November 17, 2016
With luxury vehicles equipped with so many new features, automotive product specialists are becoming increasingly significant as 24 percent of owners worked with one in 2016, according to J.D. Power’s new report.
The 2016 U.S. Sales Satisfaction Index Study shows that luxury automotive brands have an important role to fill as technology becomes increasingly progressive. Features in luxury vehicles are becoming so high tech that consumers need to be walked through how it all works and what they can do, which means product specialists are needed to arm customers with all the information they need.
“Owners can be challenged with the complexity of today’s vehicles,” said Chris Sutton, vice president of the automotive retail practice at J.D. Power. “More dealerships are employing product specialists⎯and more brands, especially the luxury brands, are requiring that the dealers have them⎯ to help the customer have a more thorough ownership experience with their new car or truck.
“Having a product specialist show the technology to the owner can really ensure the customer gets the most benefit out of their vehicle,” he said.
J.D. Power surveyed 28,979 buyers who purchased or leased a new vehicle in April or May 2016.
Armed with information
Product specialists are there to make sure owners are aware of all the technology available to them with their new or previously purchased vehicles. Last year only 19 percent of luxury vehicle owners had contact with a product specialist, which jumped up 5 percent in one year.
Product innovations in vehicles
It is vital for luxury automotive brands to include this type of help, as on average when the technology is too difficult for the owner, there is a 98-point drop in satisfaction.
With so many details going into consumers’ trust and affinity for brands, taking the top spot in sentiment is a major win for automotive brands. Germany's Porsche was ranked as the top luxury vehicle brand in J.D. Power’s study in regards to satisfaction with a score of 824.

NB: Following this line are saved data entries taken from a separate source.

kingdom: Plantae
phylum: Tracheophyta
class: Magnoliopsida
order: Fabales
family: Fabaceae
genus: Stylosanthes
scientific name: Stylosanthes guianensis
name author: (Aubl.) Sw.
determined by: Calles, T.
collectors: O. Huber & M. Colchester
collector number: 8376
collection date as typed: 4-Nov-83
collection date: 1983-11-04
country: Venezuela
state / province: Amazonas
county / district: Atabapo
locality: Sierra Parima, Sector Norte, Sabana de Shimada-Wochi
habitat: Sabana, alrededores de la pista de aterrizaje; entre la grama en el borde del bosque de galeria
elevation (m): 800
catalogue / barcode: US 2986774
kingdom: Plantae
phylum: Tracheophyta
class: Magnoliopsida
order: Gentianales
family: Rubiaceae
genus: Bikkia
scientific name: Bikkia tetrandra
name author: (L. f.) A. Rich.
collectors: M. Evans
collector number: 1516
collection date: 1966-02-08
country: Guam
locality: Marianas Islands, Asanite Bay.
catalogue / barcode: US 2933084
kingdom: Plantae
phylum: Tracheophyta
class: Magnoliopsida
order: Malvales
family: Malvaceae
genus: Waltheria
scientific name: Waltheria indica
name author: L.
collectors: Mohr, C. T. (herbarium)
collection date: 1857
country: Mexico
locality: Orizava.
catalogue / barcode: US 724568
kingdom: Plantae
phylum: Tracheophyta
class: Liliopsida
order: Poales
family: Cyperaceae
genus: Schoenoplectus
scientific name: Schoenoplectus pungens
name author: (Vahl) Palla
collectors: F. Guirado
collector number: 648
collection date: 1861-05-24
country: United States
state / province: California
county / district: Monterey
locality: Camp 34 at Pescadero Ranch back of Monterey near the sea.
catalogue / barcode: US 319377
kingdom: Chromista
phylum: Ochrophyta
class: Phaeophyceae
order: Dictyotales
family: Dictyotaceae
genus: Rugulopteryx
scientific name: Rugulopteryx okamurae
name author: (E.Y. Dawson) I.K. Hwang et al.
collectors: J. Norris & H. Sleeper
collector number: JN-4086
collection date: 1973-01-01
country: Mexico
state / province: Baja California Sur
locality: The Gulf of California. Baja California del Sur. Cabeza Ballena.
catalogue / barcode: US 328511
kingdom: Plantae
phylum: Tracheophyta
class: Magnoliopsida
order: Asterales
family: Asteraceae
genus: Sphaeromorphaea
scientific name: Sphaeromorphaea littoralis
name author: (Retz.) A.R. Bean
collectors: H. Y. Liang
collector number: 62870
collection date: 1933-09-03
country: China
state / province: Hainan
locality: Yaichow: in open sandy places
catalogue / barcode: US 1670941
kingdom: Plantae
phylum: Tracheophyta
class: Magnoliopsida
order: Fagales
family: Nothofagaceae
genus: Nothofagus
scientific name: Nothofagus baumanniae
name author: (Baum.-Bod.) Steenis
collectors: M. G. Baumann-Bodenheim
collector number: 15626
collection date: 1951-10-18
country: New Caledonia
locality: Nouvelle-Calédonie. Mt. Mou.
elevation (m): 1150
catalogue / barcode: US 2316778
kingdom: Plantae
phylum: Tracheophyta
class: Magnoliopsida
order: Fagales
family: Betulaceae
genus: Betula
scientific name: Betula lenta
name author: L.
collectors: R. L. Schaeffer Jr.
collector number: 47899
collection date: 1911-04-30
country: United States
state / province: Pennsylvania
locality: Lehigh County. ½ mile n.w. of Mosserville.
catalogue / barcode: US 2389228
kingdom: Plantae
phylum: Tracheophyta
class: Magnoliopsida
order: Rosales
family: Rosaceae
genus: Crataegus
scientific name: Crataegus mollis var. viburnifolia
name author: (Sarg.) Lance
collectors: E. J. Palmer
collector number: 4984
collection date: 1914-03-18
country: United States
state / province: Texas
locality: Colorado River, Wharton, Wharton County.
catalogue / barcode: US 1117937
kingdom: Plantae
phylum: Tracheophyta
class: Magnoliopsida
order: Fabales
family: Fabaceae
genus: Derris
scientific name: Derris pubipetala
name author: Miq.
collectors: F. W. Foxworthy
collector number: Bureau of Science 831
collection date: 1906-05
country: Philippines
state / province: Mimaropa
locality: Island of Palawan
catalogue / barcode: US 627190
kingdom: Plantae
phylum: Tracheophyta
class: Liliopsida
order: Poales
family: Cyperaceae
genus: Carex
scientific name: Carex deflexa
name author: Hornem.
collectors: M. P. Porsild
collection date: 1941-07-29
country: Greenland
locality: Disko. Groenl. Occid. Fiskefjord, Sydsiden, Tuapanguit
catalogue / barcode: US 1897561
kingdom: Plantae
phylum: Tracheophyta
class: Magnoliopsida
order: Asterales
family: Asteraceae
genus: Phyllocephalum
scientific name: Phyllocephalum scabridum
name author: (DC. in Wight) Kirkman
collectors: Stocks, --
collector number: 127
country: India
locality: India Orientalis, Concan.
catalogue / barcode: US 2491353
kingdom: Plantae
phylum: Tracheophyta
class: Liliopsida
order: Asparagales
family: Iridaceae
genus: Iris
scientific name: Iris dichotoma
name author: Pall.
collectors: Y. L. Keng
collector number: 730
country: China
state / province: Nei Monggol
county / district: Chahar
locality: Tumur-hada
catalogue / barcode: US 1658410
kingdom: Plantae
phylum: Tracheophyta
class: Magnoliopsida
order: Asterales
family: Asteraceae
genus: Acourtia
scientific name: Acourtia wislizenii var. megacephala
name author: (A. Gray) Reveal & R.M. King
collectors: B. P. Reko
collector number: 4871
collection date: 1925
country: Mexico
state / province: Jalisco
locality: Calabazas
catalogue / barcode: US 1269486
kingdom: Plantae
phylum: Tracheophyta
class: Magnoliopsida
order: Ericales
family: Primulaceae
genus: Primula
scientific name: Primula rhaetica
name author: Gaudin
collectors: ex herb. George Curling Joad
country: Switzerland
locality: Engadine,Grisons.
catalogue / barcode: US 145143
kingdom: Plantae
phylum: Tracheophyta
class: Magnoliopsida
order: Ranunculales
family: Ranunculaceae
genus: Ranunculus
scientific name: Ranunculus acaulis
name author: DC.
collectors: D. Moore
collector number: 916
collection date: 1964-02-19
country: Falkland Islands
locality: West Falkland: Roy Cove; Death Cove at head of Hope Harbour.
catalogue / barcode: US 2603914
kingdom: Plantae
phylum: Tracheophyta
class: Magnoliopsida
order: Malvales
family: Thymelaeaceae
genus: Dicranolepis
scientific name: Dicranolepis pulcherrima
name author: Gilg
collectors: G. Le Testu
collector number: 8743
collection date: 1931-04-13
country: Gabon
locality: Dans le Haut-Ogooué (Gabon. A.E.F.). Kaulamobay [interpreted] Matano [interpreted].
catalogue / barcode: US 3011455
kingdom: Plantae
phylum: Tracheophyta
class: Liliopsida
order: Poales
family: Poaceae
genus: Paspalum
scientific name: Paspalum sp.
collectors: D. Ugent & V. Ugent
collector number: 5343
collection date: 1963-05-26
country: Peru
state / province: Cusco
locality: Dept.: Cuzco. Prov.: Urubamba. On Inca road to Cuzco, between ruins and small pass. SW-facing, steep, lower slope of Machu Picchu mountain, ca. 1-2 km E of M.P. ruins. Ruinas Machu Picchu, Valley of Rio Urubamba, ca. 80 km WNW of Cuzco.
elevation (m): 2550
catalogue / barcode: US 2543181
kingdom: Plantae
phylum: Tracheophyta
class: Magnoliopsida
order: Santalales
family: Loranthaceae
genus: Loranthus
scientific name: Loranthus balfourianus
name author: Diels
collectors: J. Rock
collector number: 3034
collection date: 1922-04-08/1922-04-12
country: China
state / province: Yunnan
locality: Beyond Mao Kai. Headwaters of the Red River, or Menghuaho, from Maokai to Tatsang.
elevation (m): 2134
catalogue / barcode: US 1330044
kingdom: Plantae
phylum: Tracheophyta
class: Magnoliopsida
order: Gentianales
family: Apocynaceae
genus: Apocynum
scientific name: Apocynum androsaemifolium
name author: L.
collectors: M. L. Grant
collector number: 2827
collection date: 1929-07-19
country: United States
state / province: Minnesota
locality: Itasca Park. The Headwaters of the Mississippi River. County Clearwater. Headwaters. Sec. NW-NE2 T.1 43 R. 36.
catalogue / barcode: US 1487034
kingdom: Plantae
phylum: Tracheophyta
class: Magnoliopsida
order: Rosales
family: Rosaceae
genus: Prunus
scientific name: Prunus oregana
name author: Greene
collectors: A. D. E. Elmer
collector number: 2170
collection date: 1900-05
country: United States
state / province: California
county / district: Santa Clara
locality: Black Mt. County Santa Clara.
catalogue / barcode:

Infiniti trails close behind at second with a score of 815, followed by Mercedes-Benz at third with an 809 and BMW and Cadillac tied at fourth both with a score of 804.
Jaguar Land Rover
While smartphone usage is on the rise for vehicle purchasing decision-making, calling dealerships is still proving to be extremely important. Forty-two percent of consumers claim to call dealerships to check on inventory and pricing.
Gen Y is proving to be the most difficult in swaying their decisions with a satisfaction score of 824 compared to the 836 score of baby boomer and pre-boomer buyers.
Luxury investments
As affluent consumers continue to purchase the most innovative vehicles, they are slowing down on classic car purchases.
Classic cars are being dethroned as the number one avenue for luxury investments, as high-quality wine makes its comeback, according to Knight Frank’s Luxury Investment Index.
While classic cars have risen in value by more than 500 percent within the past 10 years and 8 percent year over year, vintage wines are surpassing old-time vehicles in terms of popularity with consumers. A drop in the value of Bordeaux wines caused slow growth for the wine sector, but its recent price boom has caused a growth increase while at the same time the classic car market slipped below 10 percent growth for the first time in five years (see more).
"The complexity of vehicles today is requiring a different approach in how manufacturers and dealers deliver vehicles to customers," Mr. Sutton said. "The process requires more follow-up, additional expertise on the part of the dealership and communication from the manufacturer on operating features/controls.
"After several years of impressive growth in the customer experience ratings, the past three years have been flat," he said. "We’d attribute this to the growing Gen Y presence in the market and their raised expectations."